Human but not rodent CycT1 mediates a specific and high-affinity interaction of P-TEFb with Tat. Four different P-TEFb complexes as indicated were incubated with glutathione-Sepharose beads coupled with equal amounts of wild-type GST-Tat(1–48) or a mutant GST-Tat(C22G, 1–48). After washes, the amount of P-TEFb bound to Tat was examined by Western blotting with anti-CycT1 (A) or anti-Cdk9 (B) antibodies. For each complex, 20% of the sample used in the binding reaction was shown as input.

Figure 4

Requirement of hCycT1 and to a lesser extent hCdk9 for formation of a TAR loop-dependent P-TEFb–Tat–TAR ribonucleoprotein complex. Equal amounts of the indicated four P-TEFb complexes were bound to ³²P-labeled wild-type HIV-1 TAR (labeled w) or loop mutant +31/+34 (labeled m) in the presence (+) or absence (−) of Tat. In lane 22, α-Cdk9 antibodies, Tat, TAR, and hCdk9-HA/hCycT1 were present in the binding reaction. The exposure time for lanes 1′–6′ was ≈20% of that for lanes 5–22. Compared with the previous condition (13, 14), the presence of Zn²⁺ in the binding reaction increased the efficiency of the formation of P-TEFb–Tat–TAR complexes. Formation of these complexes, however, was still less efficient than that of the Tat–TAR complex and the hCycT1–Tat–TAR complex containing recombinant hCycT1 (13). The reason is unclear.

Figure 5

Cdk9 and Tat interact with mainly the cyclin-box region of cyclin T1. (A) A diagram showing the domain structures of the full-length hCycT1 and it C-terminal truncation mutants Δ1-Δ5. (B) Different P-TEFb complexes consisting of Cdk9/CycT1Δ1-Δ5 were affinity-purified from human 293T cells transfected with the HA-tagged CycT1Δ1-Δ5 constructs (lanes 2–6). After normalization of their Cdk9 levels, equal amounts of Cdk9/CycT1Δ1-Δ5 were tested for their abilities to phosphorylate GST-CTD (lanes 2–6). Lane 1 contains anti-HA immunoprecipitates derived from 293T cells transfected with an empty vector. P-TEFb complexes containing the HA-tagged wild-type Cdk9 (K⁺, lane 8) or a kinase-defective Cdk9 (K⁻, lane 7) were also obtained from transfected 293T cells (13) and tested for GST-CTD phosphorylation.

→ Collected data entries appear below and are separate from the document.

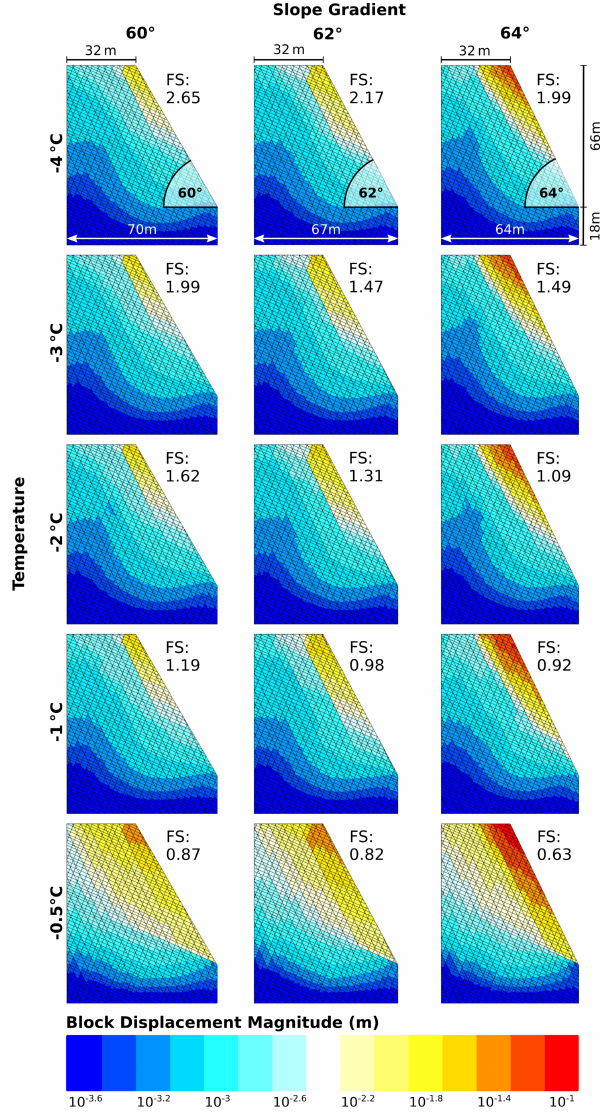
Figure 7. Numerically calculated block displacements (on a log scale) for a simplified rock slope geometry with exemplary incli- nations of 60, 62 and 64 ◦ , and five temperatures between − 4 and − 0 . 5 ◦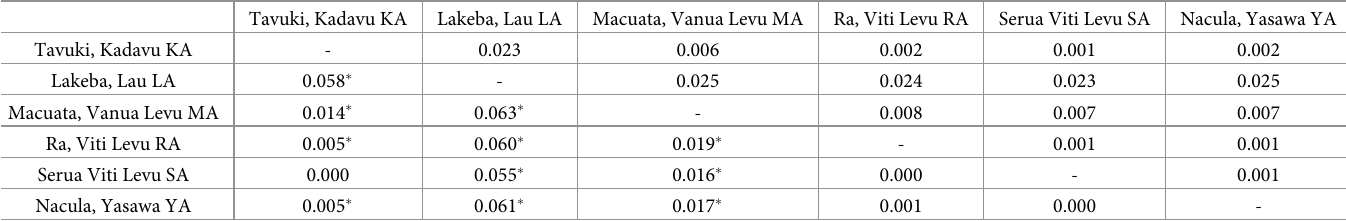
Table 2. Pairwise population differentiation estimates computed for Holothuria scabra sampled using 6,896 SNPs. Pairwise F st values (Weir and Cockerham’s 1984 unbiased method) are reported below the diagonal, and were generated in Arlequin v3.5.1.3 following 1,000 permutations. Nei’s (1978) standard genetic distances ( D S ) are reported above the diagonal and were computed in Genetix v4.05.2 with 10,000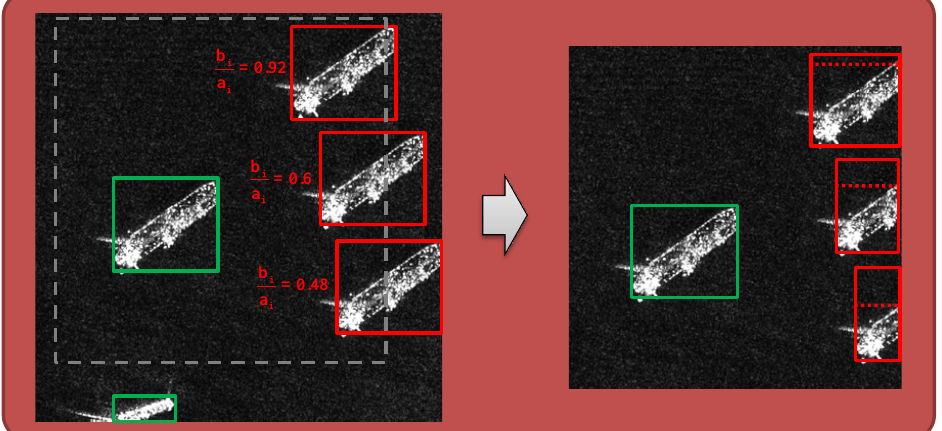
Figure 6. Bounding box error of different targets.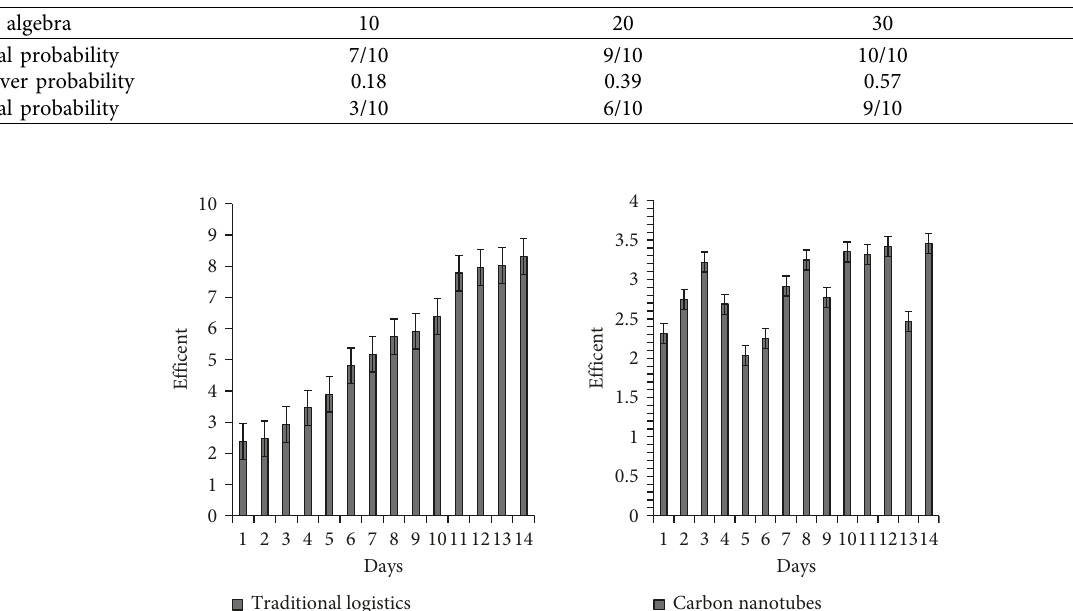
Table 3: Probability results.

These control experiments demonstrated that GST-CTD was indeed phosphorylated by Cdk9 rather than an unknown factor that coimmunoprecipitated with the HA tag. (C) Equal amounts of Cdk9/CycT1Δ1-Δ5 were incubated with wild-type GST-Tat(1–48) and mutant GST-Tat(1–48, C22G) bound to glutathione-Sepharose beads. After extensive washes, the bound proteins were analyzed by Western blotting for the levels of Cdk9. For each complex, 20% of the material used in the binding reaction was also shown (input).